From an algorithmic perspective, Mr. Long believes that it is not possible to only call on responsible creators. If the platform only optimizes viewing and interaction time, then shocking content that stimulates negative emotions always has an advantage.
Drama creates controversy, controversy creates commentary, commentary creates additional distribution. That is the profit loop.
According to him, to handle it from the root, it is necessary to hit three pillars. The first is cash flow. "Drama content is not produced for passion for art, but because views are converted into advertising, sales, booking money. If you turn off making money with channels that violate cultural standards, the production motivation will be significantly reduced," Mr. Long said.

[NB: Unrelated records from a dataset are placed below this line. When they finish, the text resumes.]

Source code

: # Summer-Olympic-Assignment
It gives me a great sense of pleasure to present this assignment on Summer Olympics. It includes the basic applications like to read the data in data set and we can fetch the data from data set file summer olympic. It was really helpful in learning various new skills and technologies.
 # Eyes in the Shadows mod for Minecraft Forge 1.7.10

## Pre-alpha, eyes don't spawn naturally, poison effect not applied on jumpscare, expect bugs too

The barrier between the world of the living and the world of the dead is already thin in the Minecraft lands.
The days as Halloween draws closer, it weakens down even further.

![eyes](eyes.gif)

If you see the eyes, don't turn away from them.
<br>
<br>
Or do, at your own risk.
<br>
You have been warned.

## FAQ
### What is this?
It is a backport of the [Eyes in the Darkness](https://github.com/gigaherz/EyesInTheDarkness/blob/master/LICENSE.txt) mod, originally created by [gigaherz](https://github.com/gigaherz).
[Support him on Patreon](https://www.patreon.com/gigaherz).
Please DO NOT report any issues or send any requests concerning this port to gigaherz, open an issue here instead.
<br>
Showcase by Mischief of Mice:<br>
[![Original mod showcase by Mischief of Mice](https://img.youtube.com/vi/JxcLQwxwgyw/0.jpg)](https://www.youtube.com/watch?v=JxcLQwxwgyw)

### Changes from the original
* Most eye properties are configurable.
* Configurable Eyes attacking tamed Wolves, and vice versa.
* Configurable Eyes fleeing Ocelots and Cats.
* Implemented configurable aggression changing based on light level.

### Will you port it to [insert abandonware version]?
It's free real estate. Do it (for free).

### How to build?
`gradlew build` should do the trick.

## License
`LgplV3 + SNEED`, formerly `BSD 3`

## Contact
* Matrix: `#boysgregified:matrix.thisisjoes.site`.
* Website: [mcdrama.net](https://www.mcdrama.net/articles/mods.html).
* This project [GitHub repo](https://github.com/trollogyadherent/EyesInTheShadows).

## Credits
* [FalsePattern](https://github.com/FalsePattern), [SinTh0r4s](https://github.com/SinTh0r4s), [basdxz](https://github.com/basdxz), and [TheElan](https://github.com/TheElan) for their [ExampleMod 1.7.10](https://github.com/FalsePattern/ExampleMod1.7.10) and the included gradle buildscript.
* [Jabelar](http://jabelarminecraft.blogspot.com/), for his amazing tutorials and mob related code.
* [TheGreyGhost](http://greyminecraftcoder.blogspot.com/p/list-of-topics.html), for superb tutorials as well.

Second is the responsibility of cross-border platforms. According to Mr. Long, when social networks make large profits in Vietnam, they cannot stand aside from protecting the content environment. Even with videos that do not violate the law, platforms can still proactively adjust algorithms, reduce the level of suggestions for sensational, inciting content to limit spread.
Third is to improve user "resistance". "The algorithm reflects mass behavior. When viewers simultaneously ignore, report, and do not interact with harmful content, the system will record reduced demand and automatically adjust distribution," Mr. Long affirmed.
The spirit of Resolution 80 is not only about removing the bad, but also towards building a system of Vietnamese cultural values in the digital environment. This requires coordination between management agencies, platforms, creators and families.
The matrix of toxic short films in the digital space is therefore not just a story of a few million views, but a long-term issue related to the social value system.
When each view, each comment unintentionally fuels sensational content, we are also contributing to shaping the digital cultural face of ourselves.
In the race between technical censorship and creative law-breaking, the sustainable solution is probably not in "chasing" each video, but in changing the operation of the algorithm, the responsibility of the platform and user consumption habits.